The two approved bills are:
- SB 1734 by Sen. Sheila Kuehl (D-Los Angeles), which would prohibit real-estate trusts from selling hospital land to for-profit hospital operators if the sale would close the facility or reduce its services; and
- SB 1688 by Sen. Mark Ridley-Thomas (D-Los Angeles), which would require new for-profit hospital operators to maintain the same level of services as those operating the hospital prior to them (Los Angeles Daily News, 4/13).
On Monday, the Kern County Board of Supervisors discussed Kern Medical Center's billing problems and hired the Jacobus Consulting firm to help fix them, the Bakersfield Californian reports.
The supervisors approved a one-year, $1.17 million contract with the firm to:
- Review the county's billing system;
- Improve the billing process; and
- Train current staff to run a more efficient system (Burger, Bakersfield Californian, 4/14).
Hensler said Jacobus could save $3.75 million for the hospital, which owes the county general fund $67 million (Burger, Bakersfield Californian, 4/12).
On Tuesday, a federal labor judge recommended a new vote on whether the Service Employees International Union-United Healthcare Workers West should continue to represent about 200 certified nurse assistants and other workers at the O'Connor Woods retirement community in Stockton, the Stockton Record reports.
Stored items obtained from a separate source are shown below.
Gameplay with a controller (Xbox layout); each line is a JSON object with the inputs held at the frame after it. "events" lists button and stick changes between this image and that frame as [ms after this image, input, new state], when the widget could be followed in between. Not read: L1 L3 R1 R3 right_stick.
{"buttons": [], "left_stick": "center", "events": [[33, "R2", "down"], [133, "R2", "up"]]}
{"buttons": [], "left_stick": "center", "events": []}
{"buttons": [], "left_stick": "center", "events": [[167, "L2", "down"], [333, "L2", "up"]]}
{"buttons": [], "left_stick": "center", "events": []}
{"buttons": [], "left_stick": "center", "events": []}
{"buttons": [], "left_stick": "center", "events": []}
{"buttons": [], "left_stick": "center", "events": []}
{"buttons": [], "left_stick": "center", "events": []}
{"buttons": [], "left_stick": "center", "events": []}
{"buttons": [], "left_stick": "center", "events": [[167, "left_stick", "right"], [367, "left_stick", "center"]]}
The recommendation came after the union filed 13 objections to a November 2007 election in which employees voted 105-102 to decertify the union. The judge sustained three of the objections, including threats by supervisors that some employees would lose their jobs or benefits if the union won the election.
The union and O'Connor Woods have been in negotiations for two years but have never had a labor contract (Goldeen, Stockton Record, 4/17).
On Monday, Tenet Healthcare agreed to sell the University of Southern California University Hospital and USC Norris Cancer Hospital to USC, the Los Angeles Times reports.
Two years ago, USC filed a lawsuit seeking to force Tenet to sell ownership and control of University Hospital because the hospital operator allegedly did not make investments as agreed upon. Tenet denied the allegations and filed a counterclaim against the university in November 2008.
Tenet and the university said they were seeking to resolve the litigation through the sale terms of the hospitals. They did not disclose financial terms of the sale agreement (Costello, Los Angeles Times, 4/15).